(Dataset excerpts)
'''

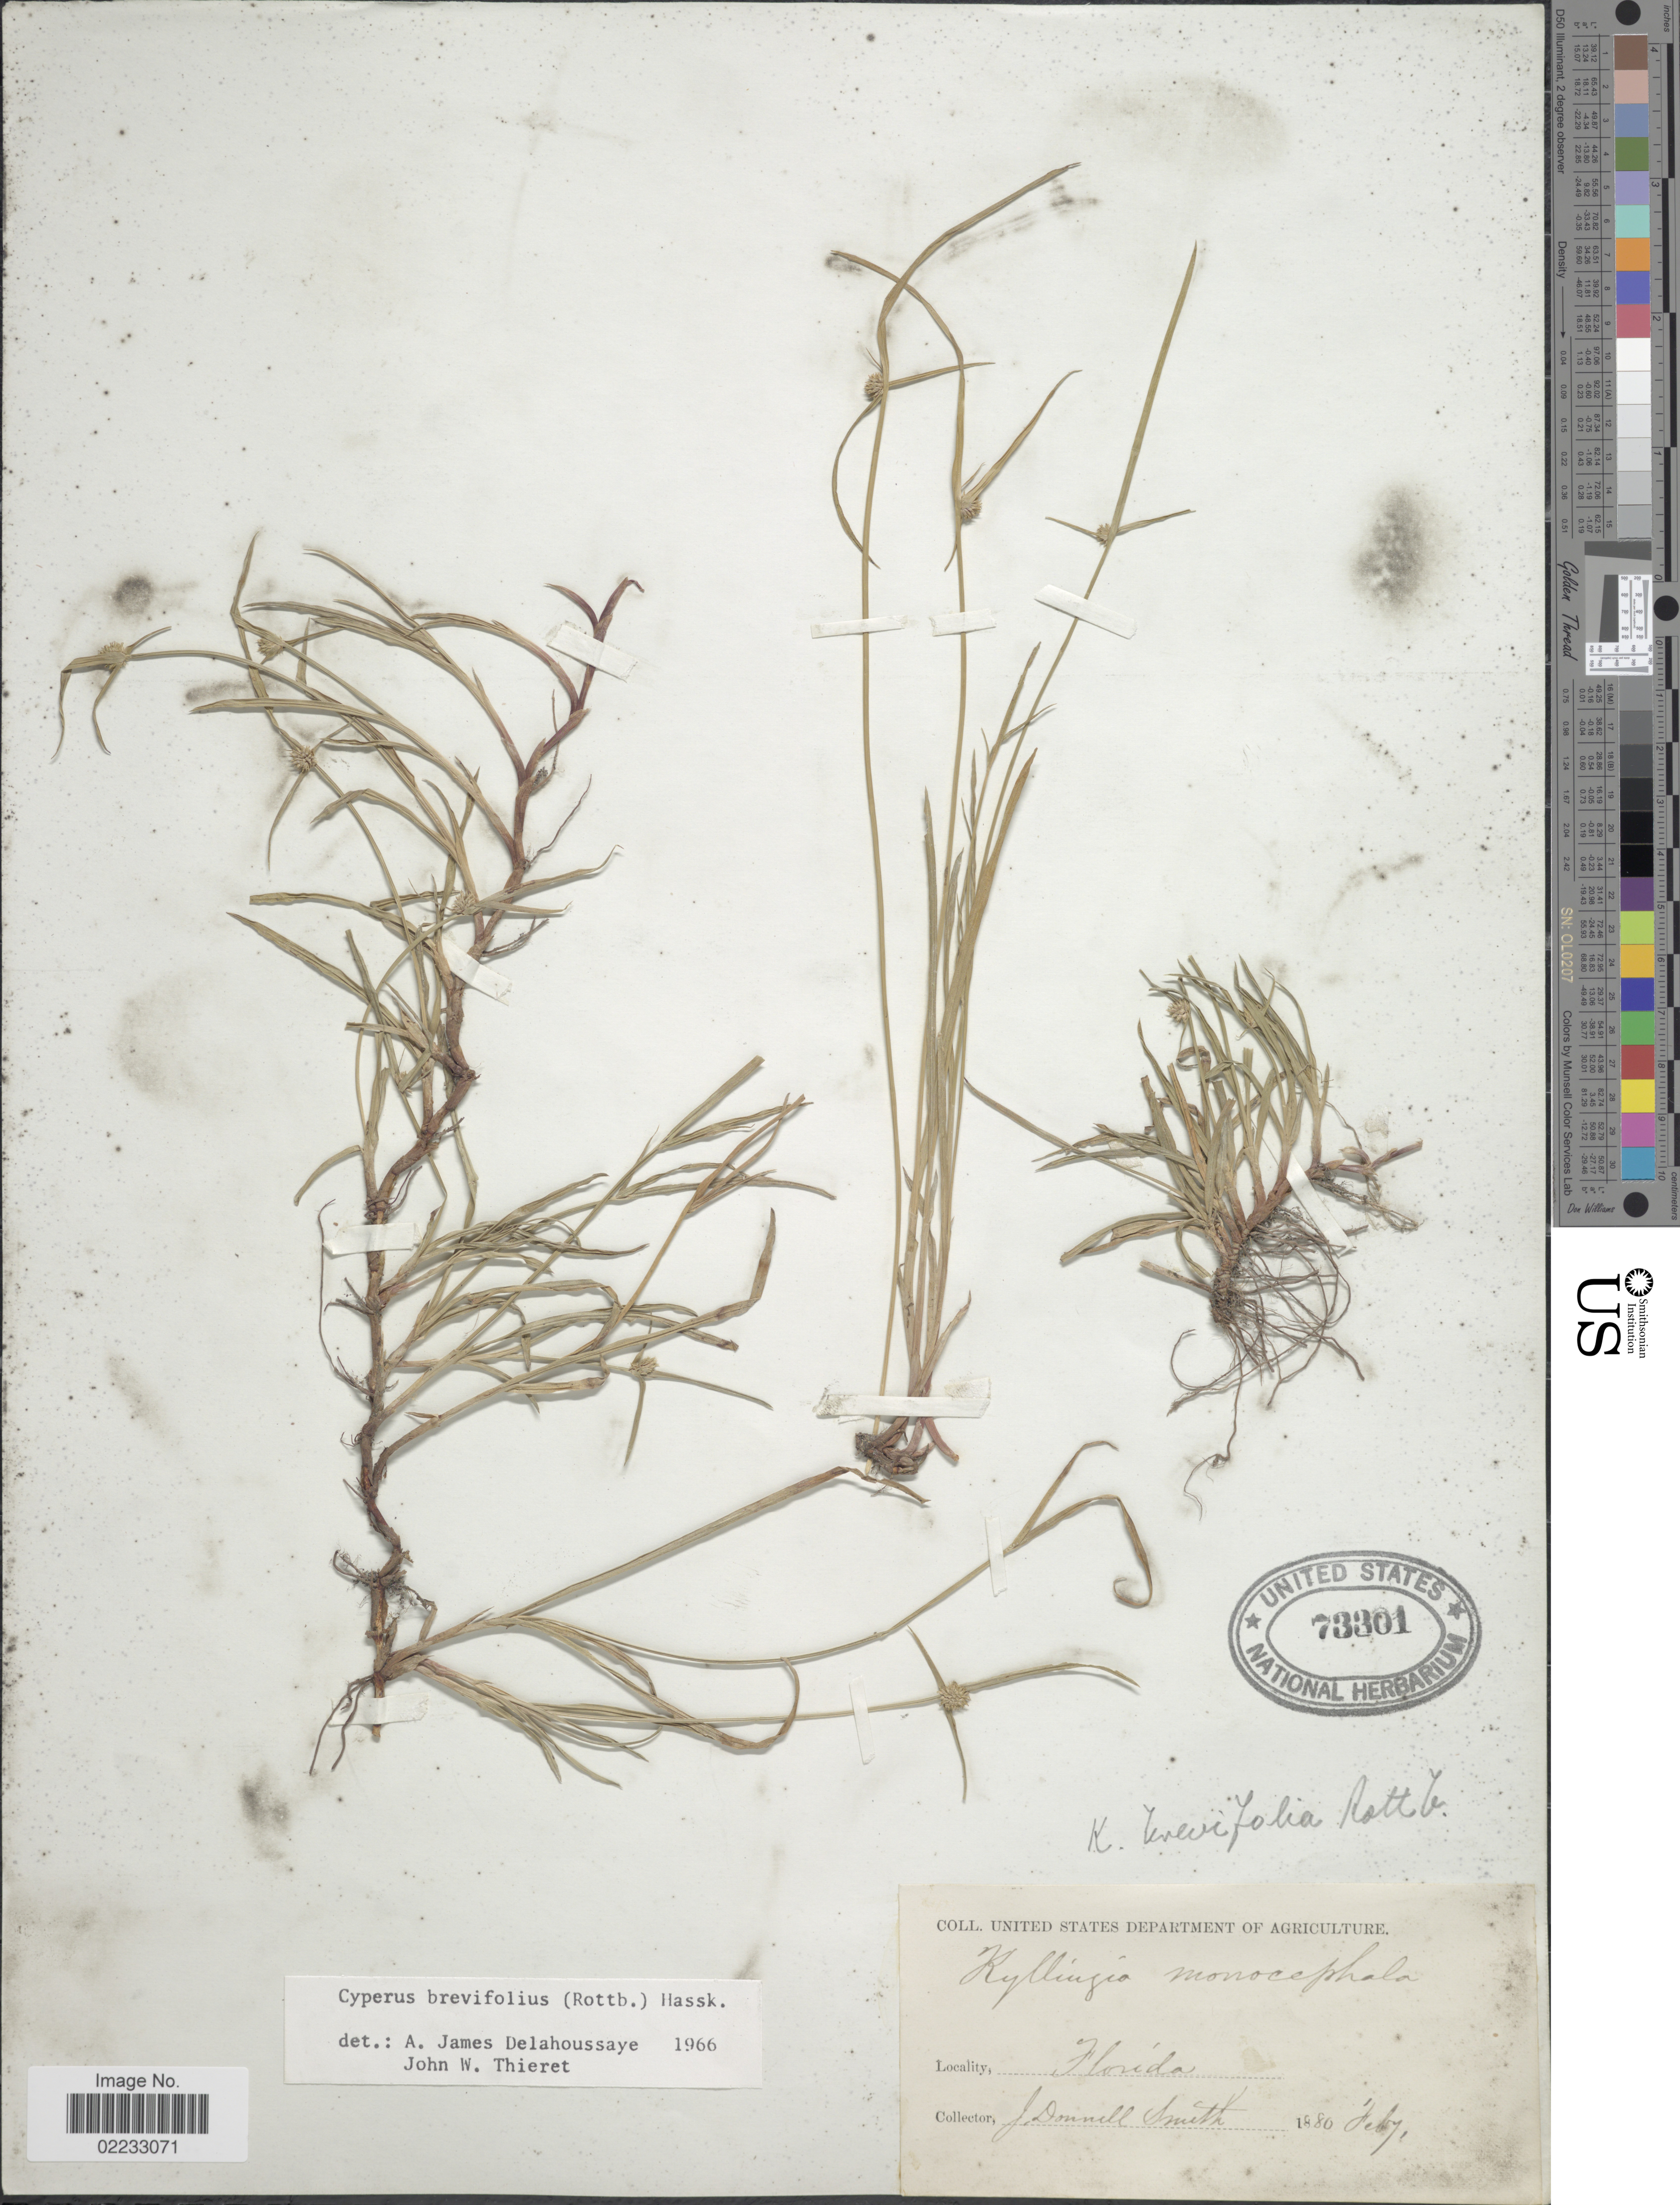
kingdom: Plantae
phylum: Tracheophyta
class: Liliopsida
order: Poales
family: Cyperaceae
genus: Cyperus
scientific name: Cyperus brevifolius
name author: (Rottb.) Hassk.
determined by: Strong, M. T., (US), Smithsonian Institution - National Museum of Natural History (UNITED STATES)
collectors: J. Donnell Smith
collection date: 1880-02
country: United States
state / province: Florida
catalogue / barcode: US 73301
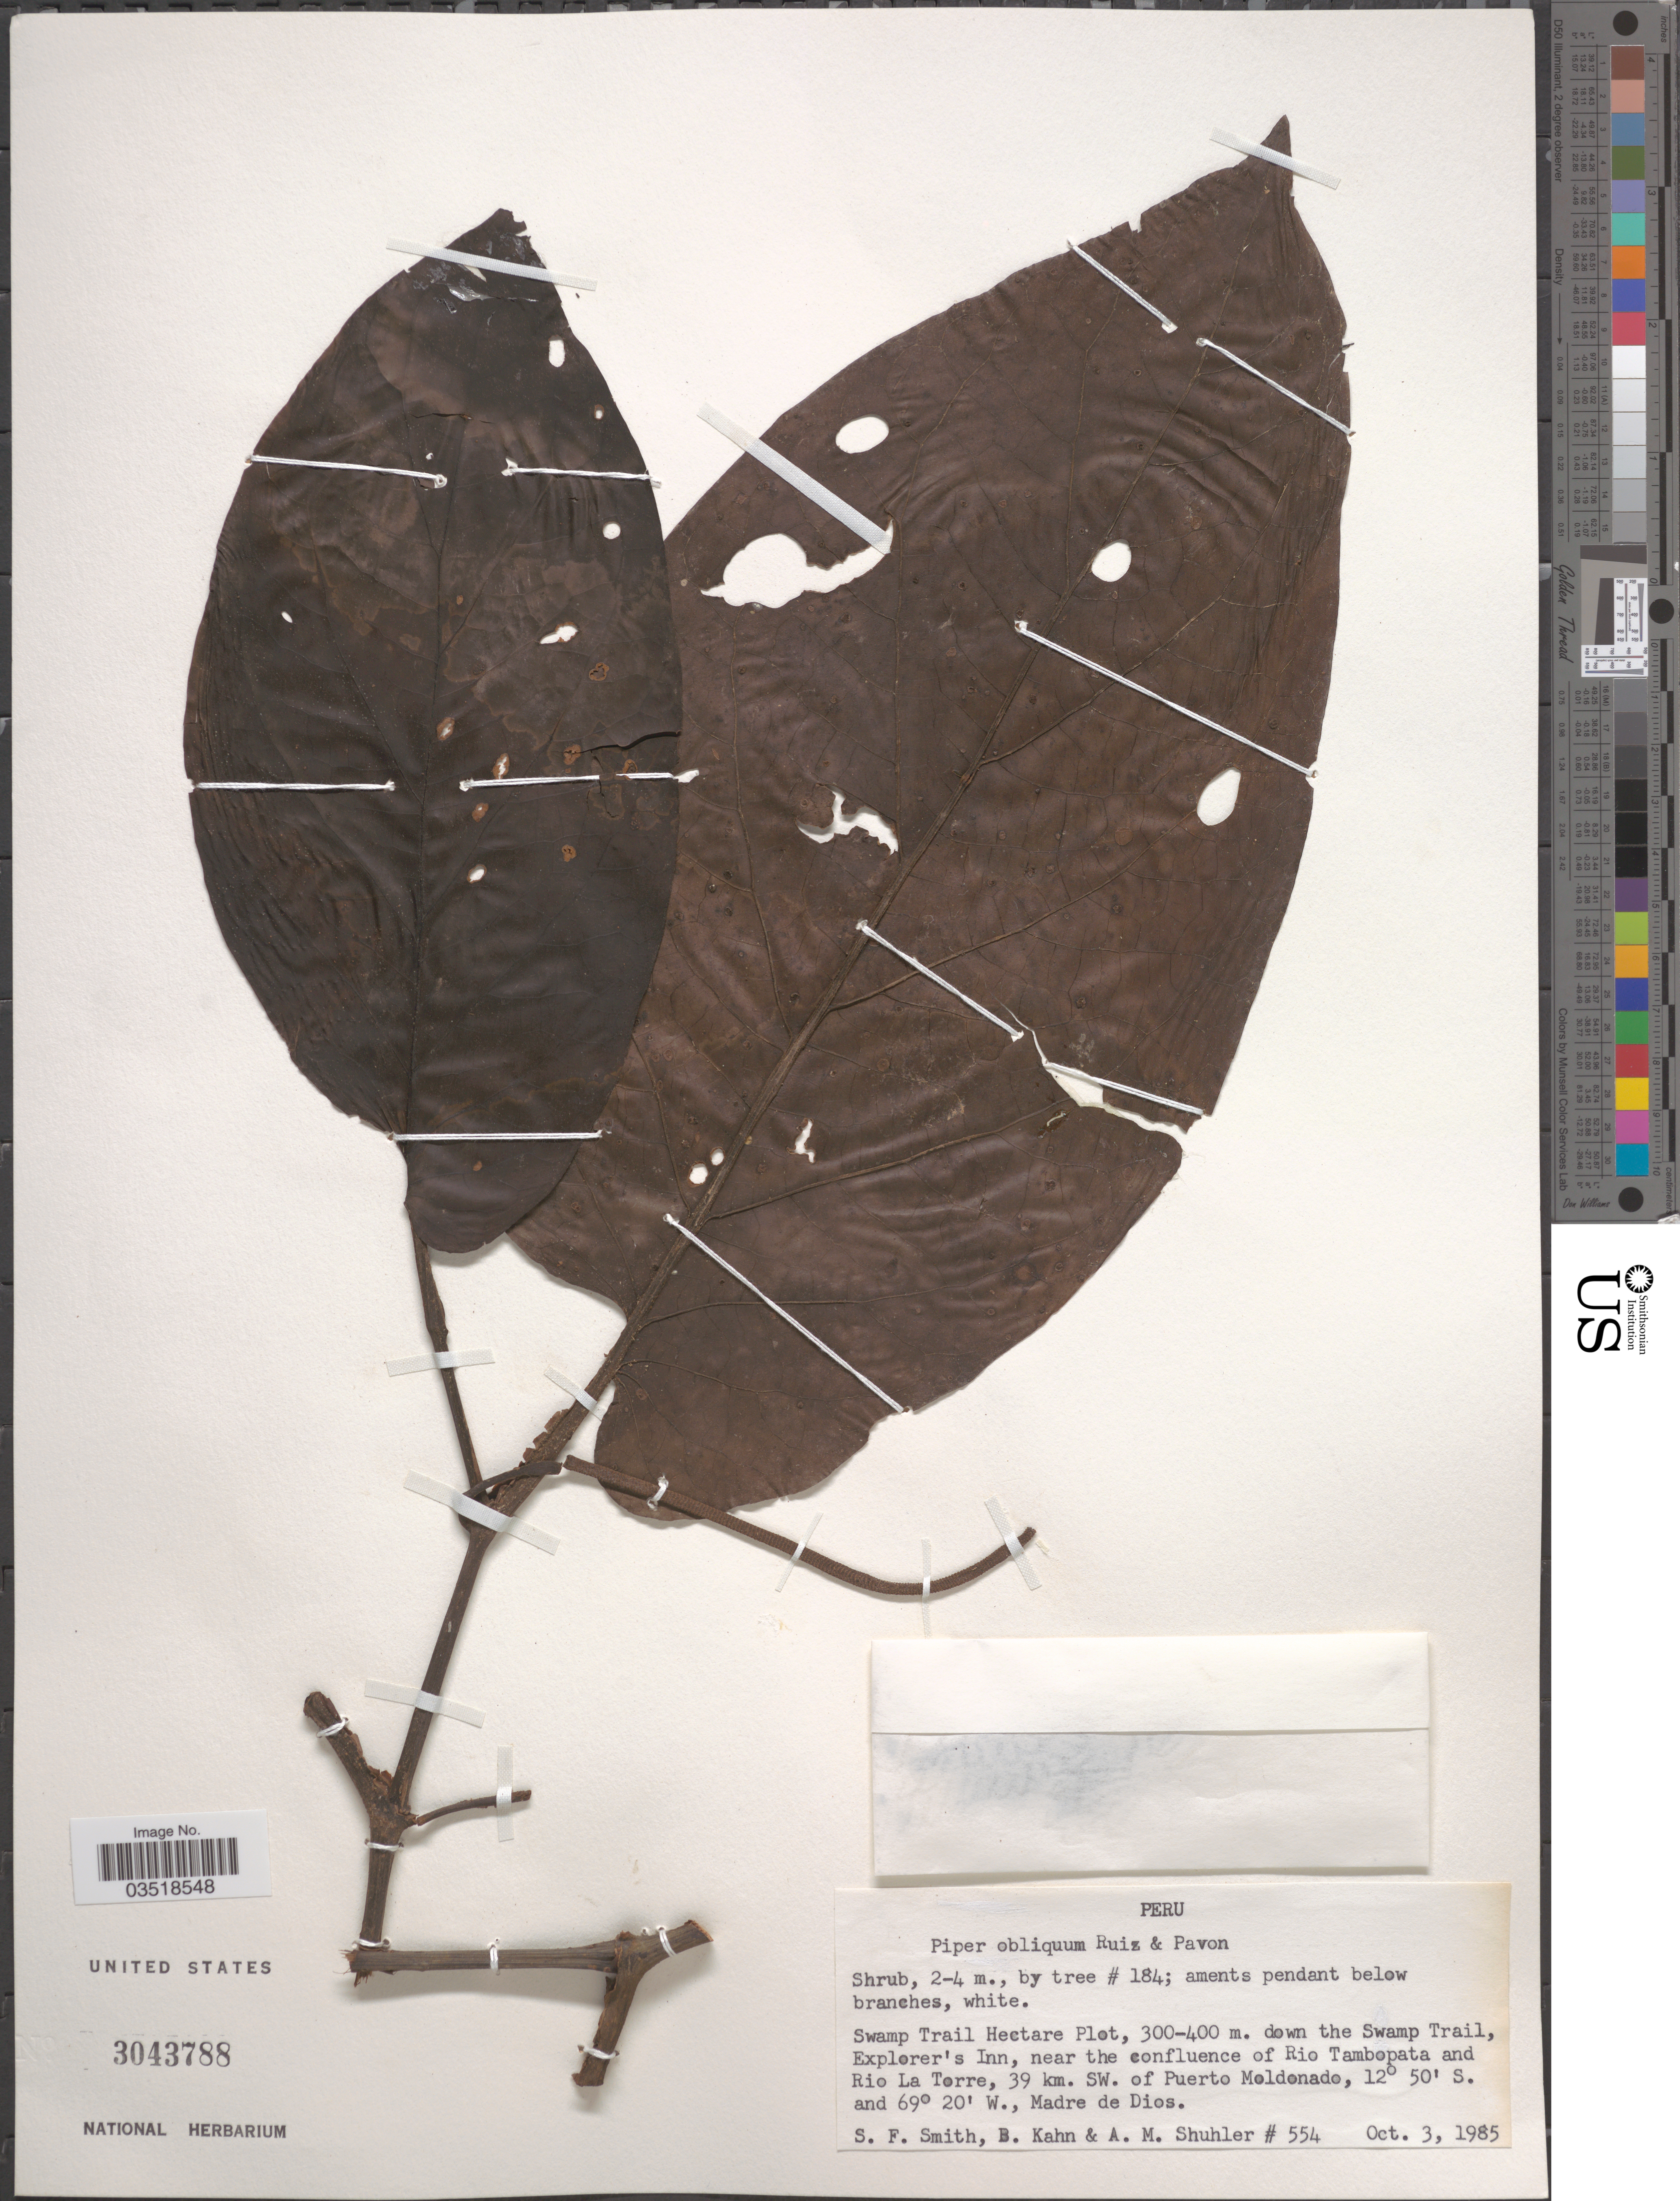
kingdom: Plantae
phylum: Tracheophyta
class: Magnoliopsida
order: Piperales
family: Piperaceae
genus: Piper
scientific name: Piper obliquum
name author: Ruiz & Pav.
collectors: S.F. Smith, B. Kahn & A. Shuhler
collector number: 554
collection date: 1985-10-03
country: Peru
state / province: Madre de Dios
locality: Swamp Trail Hectare Plot, 300-400 m. [unsure placement] down the Swamp Trail Explorer's Inn, near the confluence of Rio Tambopata and Rio La Torre, 39 km. SW. of Puerto Moldonado.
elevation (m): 300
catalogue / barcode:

'''

• What the task requires: Quote every line of the records above verbatim, leaving out the pictures.

• Correct answer:
kingdom: Plantae
phylum: Tracheophyta
class: Liliopsida
order: Poales
family: Cyperaceae
genus: Cyperus
scientific name: Cyperus brevifolius
name author: (Rottb.) Hassk.
determined by: Strong, M. T., (US), Smithsonian Institution - National Museum of Natural History (UNITED STATES)
collectors: J. Donnell Smith
collection date: 1880-02
country: United States
state / province: Florida
catalogue / barcode: US 73301
kingdom: Plantae
phylum: Tracheophyta
class: Magnoliopsida
order: Piperales
family: Piperaceae
genus: Piper
scientific name: Piper obliquum
name author: Ruiz & Pav.
collectors: S.F. Smith, B. Kahn & A. Shuhler
collector number: 554
collection date: 1985-10-03
country: Peru
state / province: Madre de Dios
locality: Swamp Trail Hectare Plot, 300-400 m. [unsure placement] down the Swamp Trail Explorer's Inn, near the confluence of Rio Tambopata and Rio La Torre, 39 km. SW. of Puerto Moldonado.
elevation (m): 300
catalogue / barcode:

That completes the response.